Pero el viaje que plantea “Lantern” cuenta con muchas más paradas: aproximaciones al trap, excursiones instrumentales por el sonido Warp clásico de la escuela Plaid, amagos de bandas sonoras y, por supuesto, mucho soul. De hecho tal vez la decisión más discutible de todo el disco sea el exagerado apropiacionismo de “Ryders”, construido a partir de un sample del clásico “Watch Out For The Riders” de D.J. Rogers que más bien parece un remix del tema original. En el otro lado, el de los logros, piezas que tal vez pasen inadvertidas entre el glamour de aquellos y de otros cameos (Irfane, Ruckazoid, Jhené Aiko) son la prueba palpable de su magisterio a los mandos del FL Studio y de una imaginación desbordante: me refiero a los tripis por el espacio exterior en que se convierten “Scud Books”, “Shadows” o “Portrait Of Luci”.

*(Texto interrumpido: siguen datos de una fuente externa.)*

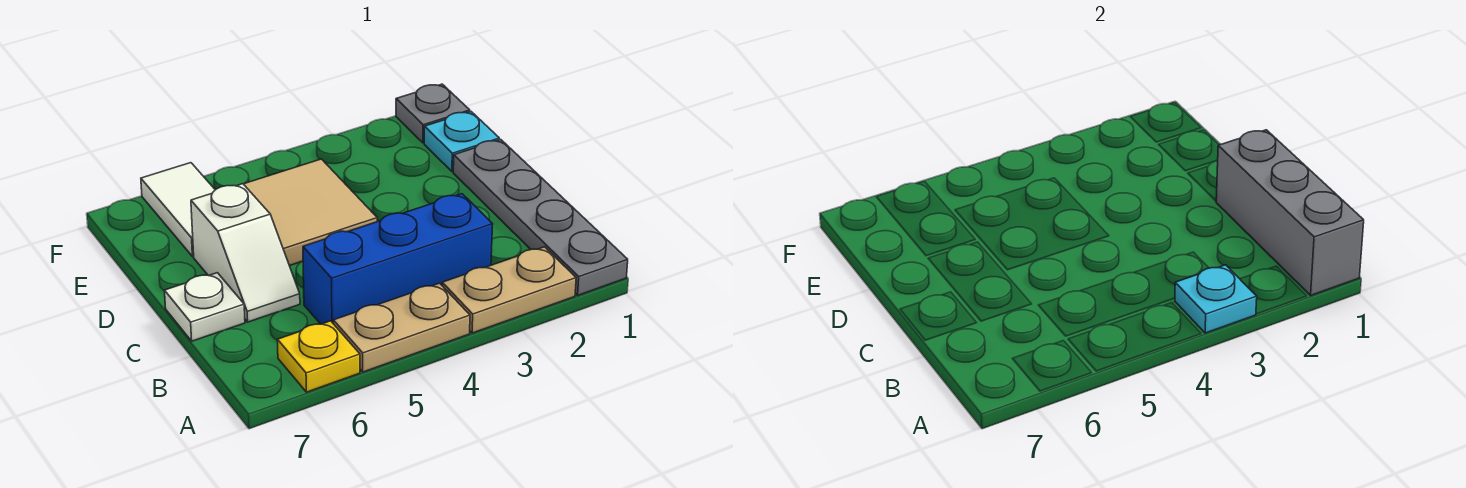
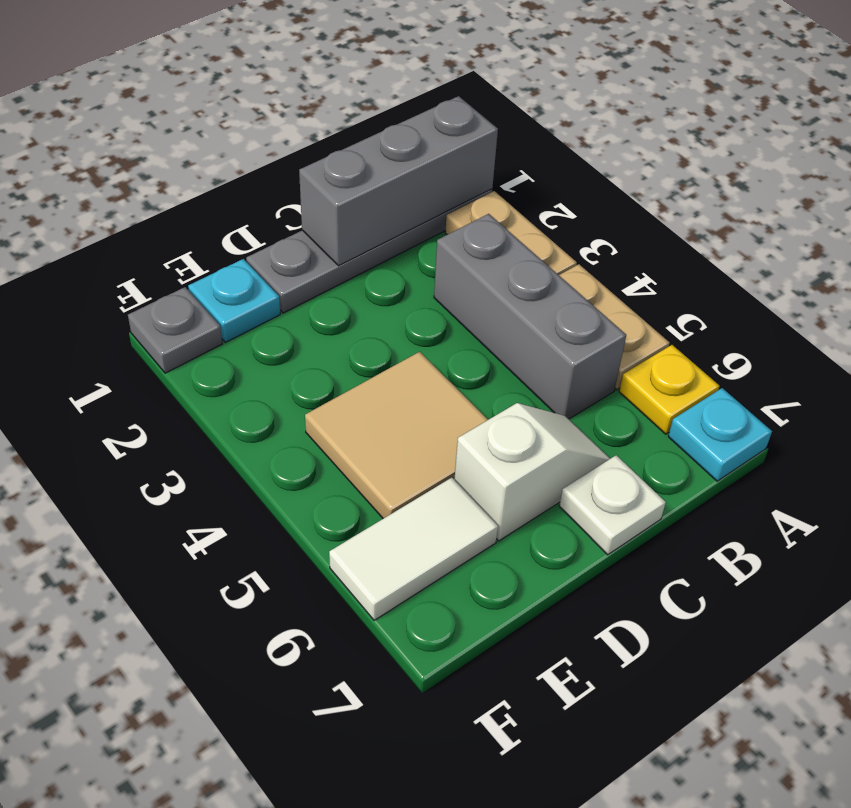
cyan plate A3 level 2 -> cyan plate A7 level 1
blue brick B3:B5 level 1 -> grey brick B3:B5 level 1

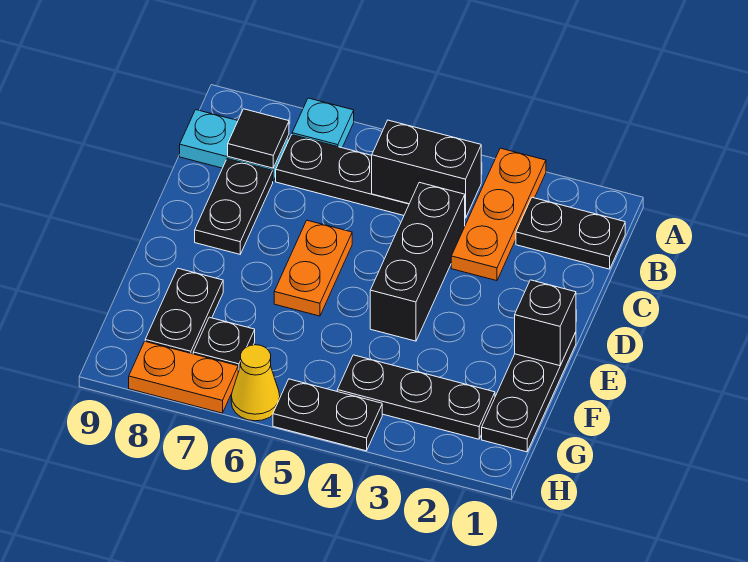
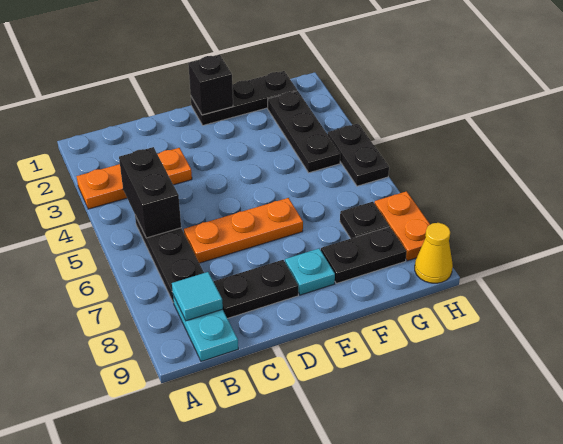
cyan plate A7 level 1 -> cyan plate E8 level 1
black plate B1:B2 level 1 -> none
black tile B8 level 2 -> cyan tile B8 level 2
black brick C4:E4 level 1 -> none
orange plate D6:E6 level 1 -> orange plate C6:E6 level 1
yellow cone H6 level 1 -> yellow cone H9 level 1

“Lantern” muestra también el camino a un Hudson Mohawke al que el concepto de productor doméstico aferrado a su laptop definitivamente se le queda pequeño. En la entrevista que mantuvimos con él hace unas semanas abiertamente reconocía la necesidad de afrontar nuevos desafíos en directo de la mano de una banda y que el futuro pasaba, efectivamente, por trasladar al estudio todo lo que ha absorbido de la música negra desde que era un crío, del funk y el soul clásicos al rap y el r’n’b contemporáneos. Por eso este segundo largo de Hudson Mohawke se convierte en la fotografía de un momento clave para uno de los creadores más talentosos que ha dado la música electrónica en la última década.